* [WHAT IS EXPECTED] Report each line below that contains the string "хостинга", copying each one in full.

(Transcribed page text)

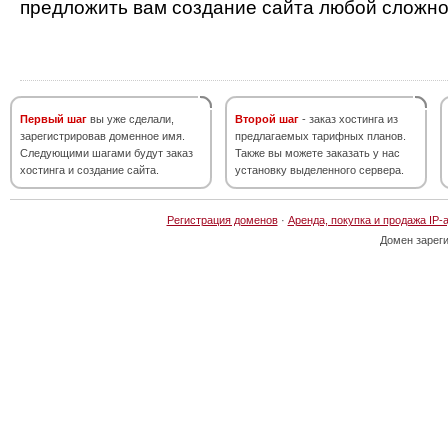
предложить вам создание сайта любой сложно
Первый шаг
вы уже сделали,
Второй шаг
- заказ хостинга из
зарегистрировав доменное имя.
предлагаемых тарифных планов.
Следующими шагами будут заказ
Также вы можете заказать у нас
хостинга и создание сайта.
установку выделенного сервера.
Регистрация доменов
·
Аренда, покупка и продажа IP-
Домен зарег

* [SOLUTION TO THIS TASK]
- заказ хостинга из
хостинга и создание сайта.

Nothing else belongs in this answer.